IMO though, if you've built a black hole, you might as well be moving something big, as in either a planet, small moon, or giant colony. On these scales the need to travel fast would become redundant, your colony ship could be so big it could literally house a world. Then an organisation like NASA would essentially become a planetary bus-driver association.


> Actually space is ~130,000 degrees (slightly less, disappointing I know) because it's 3 dimensional, not 2D.

That's what I was thinking, but it came out in a 2D manner. How embarrassing. ^^;; > an engine-in-front design may protect the driver from nasty impacts, in this case blue-shifted gamma rays and microscopic particles that have been blue-shifted to the point that your ship is in a giant particle collider.

Ah, I thought that we were talking about other radiation (solar,background,gamma,etc) in space. In that case, you can't really hide 'behind' something because there isn't necessarily a single source to hide from.
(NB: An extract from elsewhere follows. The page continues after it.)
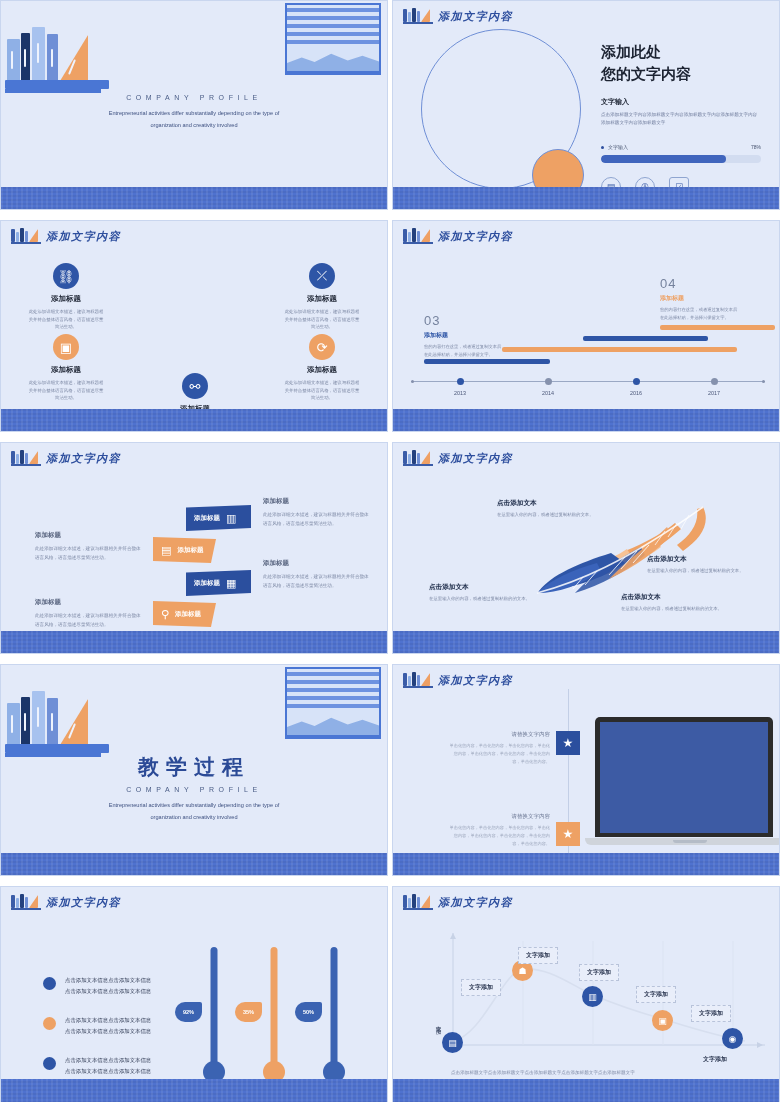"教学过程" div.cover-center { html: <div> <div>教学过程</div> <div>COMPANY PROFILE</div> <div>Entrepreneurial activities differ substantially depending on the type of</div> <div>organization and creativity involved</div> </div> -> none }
Even if only nearby solar radiation was a problem, if you ended up in a binary star system, you would have two sources to 'hide' from.

> IMO though, if you've built a black hole, you might as well be moving something big, as in either a planet, small moon, or giant colony.

I thought that the LHC was supposed to create miniature black holes. Though they're supposed to immediately dissipate, I don't think we've necessarily crossed the boundary of 'able to move whole planets' just because we're able to create a black hole.


Getting an asteroid-sized mass to lase gamma rays all at once is probably much harder than preserving the quantum state of a 100kg person.


You don't actually need to use lead. The key phrase there is "effective strength" so if you have a massive supply of energy at your fingertips, it may be feasible to divert some of it towards the creation of an artificial magnetosphere similar to Earth's own.

Of course you could also use water (obviously in much greater volume), which is a good thing to have in large quantities anyway while you're in space, and is evidently not all that uncommon, at least throughout our solar system.


How much water do you need? Are we talking a pond or the Caspian Sea in space?


Wolfram Alpha tells me you'd need roughly 11x more water than lead, so we're probably talking about a pretty large amount here.


They don't seem to mention how to contain the black hole. What holds its position steady within the spaceship?

If we made a large enough one say 1/2 earth mass, we'd get free "artificial" gravity on the spaceship.


Their proposed blackholes are small - some of their calculations use 4 × 10^11 grams [440.924 tons ~ comparable to Empire State Building which weights about 300.000 tons].


The radiation involved means that you probably couldn't shield a human well enough to be close enough to one of these black holes to feel gravity. Not to mention tidal forces.


I meant, how do you stop the black hole from hitting the spaceship, moving around, falling out the back, etc?


They touch on this briefly at the top of page 11: "The most optimistic approach is to solve requirements 2 [accelerate the black hole to keep it with the ship] and 3 [feeding the black hole with matter so that it doesn't evaporate] together by attaching particle beams to the body of the ship behind the BH and beaming in matter. This would both accelerate the SBH, since BHs “move when you push them” (see [3] p270), and add mass to the SBH, extending the lifetime."

The engineering details are left as an exercise for the reader :-)


I saw this headline and flashed back to the Gunbuster Science Lessons.

"Dimensional Wave Super String Excitation Degenerated Radius Jump Gravitational Field Super-light Speed Navigation. WARP for short."


This is really, really cool. And this is obviously how they powered Rama.